§ PROVIDED PASSAGE:
┄┄┄┄┄┄
You are viewing a plain text version of this content. The canonical link for it is here.

Posted to user@nutch.apache.org by Rum Raisin <ru...@yahoo.com> on 2011/11/12 20:38:40 UTC

Input path does not exist (parse_data)

I get this error running nutch trunk under eclipse...
I don't understand what the problem is. It already created other directories like...


Exception in thread "main" org.apache.hadoop.mapred.InvalidInputException: Input path does not exist: file:/home/jeff/workspace/nutch-trunk/crawl/segments/20111112043120/parse_data
Input path does not exist: file:/home/jeff/workspace/nutch-trunk/crawl/segments/20111112042823/parse_data
at org.apache.hadoop.mapred.FileInputFormat.listStatus(FileInputFormat.java:190)
at org.apache.hadoop.mapred.SequenceFileInputFormat.listStatus(SequenceFileInputFormat.java:44)
at org.apache.hadoop.mapred.FileInputFormat.getSplits(FileInputFormat.java:201)
at org.apache.hadoop.mapred.JobClient.writeOldSplits(JobClient.java:810)
at org.apache.hadoop.mapred.JobClient.submitJobInternal(JobClient.java:781)
at org.apache.hadoop.mapred.JobClient.submitJob(JobClient.java:730)
at org.apache.hadoop.mapred.JobClient.runJob(JobClient.java:1249)
at org.apache.nutch.crawl.LinkDb.invert(LinkDb.java:175)
at org.apache.nutch.crawl.LinkDb.invert(LinkDb.java:149)
at org.apache.nutch.crawl.Crawl.run(Crawl.java:143)
at org.apache.hadoop.util.ToolRunner.run(ToolRunner.java:65)
at org.apache.nutch.crawl.Crawl.main(Crawl.java:55)

Re: Input path does not exist (parse_data)

Posted by Lewis John Mcgibbney <le...@gmail.com>.

By the looks of it there was a problem parsing segment data in this
particular segment. Please try reparsing the segment.

On Sat, Nov 12, 2011 at 11:46 AM, Rum Raisin <ru...@yahoo.com> wrote:

> Sorry continuing, since yahoo keyboard shortcuts triggered premature
> email...
>
> It already created other directories like... with directories like
> crawl_generate under them below. But why does it give this error? It
> couldn't create the parse_data file earlier that its expecting now? Or it
> thinks there should be data in that directory but there's nothing there?
>
> /nutch-trunk/crawl/segments/20111112043249
> /nutch-trunk/crawl/segments/20111112043120
> /nutch-trunk/crawl/segments/20111112043717
> /nutch-trunk/crawl/segments/20111112042823
> /nutch-trunk/crawl/segments/20111112043256
>
>
> ________________________________
> From: Rum Raisin <ru...@yahoo.com>
> To: "user@nutch.apache.org" <us...@nutch.apache.org>
> Sent: Saturday, November 12, 2011 11:38 AM
> Subject: Input path does not exist (parse_data)
┄┄┄┄┄┄
Stored data entries
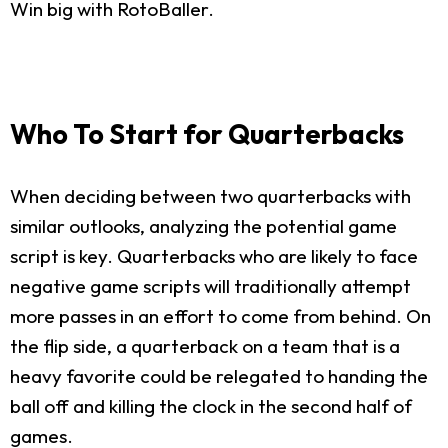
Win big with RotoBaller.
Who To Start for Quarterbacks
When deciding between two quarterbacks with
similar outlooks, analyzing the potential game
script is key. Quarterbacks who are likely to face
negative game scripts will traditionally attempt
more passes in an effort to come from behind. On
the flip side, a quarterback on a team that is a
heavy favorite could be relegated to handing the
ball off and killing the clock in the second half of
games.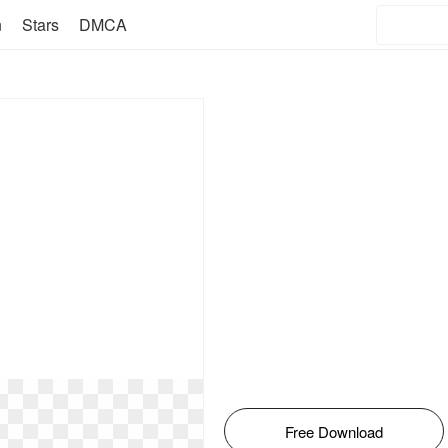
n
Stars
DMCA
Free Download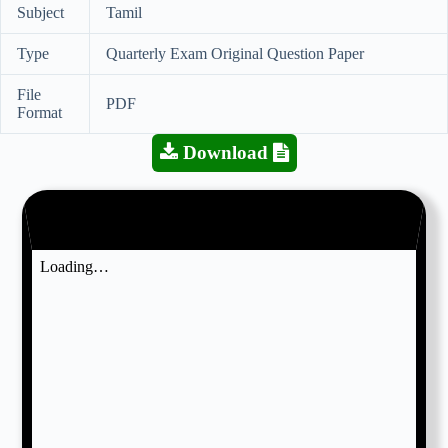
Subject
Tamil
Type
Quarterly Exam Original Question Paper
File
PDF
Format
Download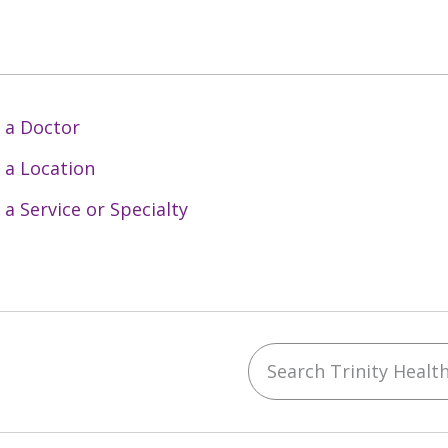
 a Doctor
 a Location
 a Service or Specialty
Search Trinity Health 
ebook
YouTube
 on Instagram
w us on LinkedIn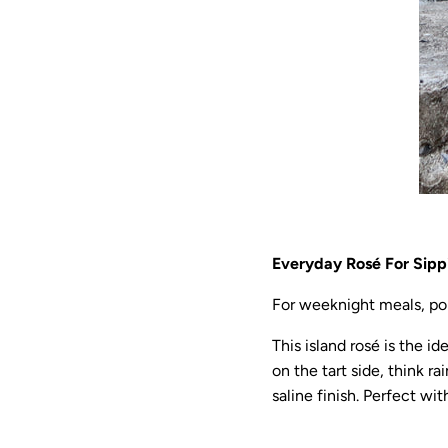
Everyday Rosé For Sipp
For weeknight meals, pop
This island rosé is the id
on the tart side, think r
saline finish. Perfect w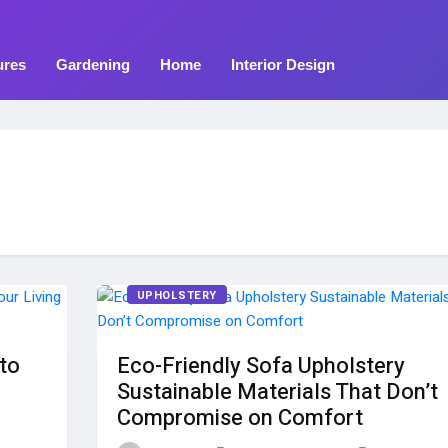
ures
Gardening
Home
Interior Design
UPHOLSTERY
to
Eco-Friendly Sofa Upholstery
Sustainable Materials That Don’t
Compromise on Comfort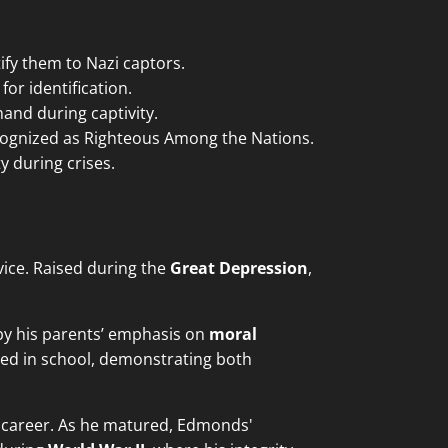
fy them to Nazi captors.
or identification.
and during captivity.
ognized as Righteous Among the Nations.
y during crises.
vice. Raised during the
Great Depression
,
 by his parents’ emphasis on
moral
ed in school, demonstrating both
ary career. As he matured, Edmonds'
┄┄┄┄┄┄
§ YOUR OBJECTIVE: Continue the mailing-list thread about the missing parse_data path from the point where it stops. The items have no connection to the mailing-list thread about the missing parse_data path.

§ EXERCISE RESULT:
>
> I get this error running nutch trunk under eclipse...
> I don't understand what the problem is. It already created other
> directories like...
>
>
> Exception in thread "main" org.apache.hadoop.mapred.InvalidInputException:
> Input path does not exist:
> file:/home/jeff/workspace/nutch-trunk/crawl/segments/20111112043120/parse_data
> Input path does not exist:
> file:/home/jeff/workspace/nutch-trunk/crawl/segments/20111112042823/parse_data
> at
> org.apache.hadoop.mapred.FileInputFormat.listStatus(FileInputFormat.java:190)
> at
> org.apache.hadoop.mapred.SequenceFileInputFormat.listStatus(SequenceFileInputFormat.java:44)
> at
> org.apache.hadoop.mapred.FileInputFormat.getSplits(FileInputFormat.java:201)
> at org.apache.hadoop.mapred.JobClient.writeOldSplits(JobClient.java:810)
> at org.apache.hadoop.mapred.JobClient.submitJobInternal(JobClient.java:781)
> at org.apache.hadoop.mapred.JobClient.submitJob(JobClient.java:730)
> at org.apache.hadoop.mapred.JobClient.runJob(JobClient.java:1249)
> at org.apache.nutch.crawl.LinkDb.invert(LinkDb.java:175)
> at org.apache.nutch.crawl.LinkDb.invert(LinkDb.java:149)
> at org.apache.nutch.crawl.Crawl.run(Crawl.java:143)
> at org.apache.hadoop.util.ToolRunner.run(ToolRunner.java:65)
> at org.apache.nutch.crawl.Crawl.main(Crawl.java:55)
>



-- 
*Lewis*

Re: Input path does not exist (parse_data)

Posted by Rum Raisin <ru...@yahoo.com>.

Sorry continuing, since yahoo keyboard shortcuts triggered premature email...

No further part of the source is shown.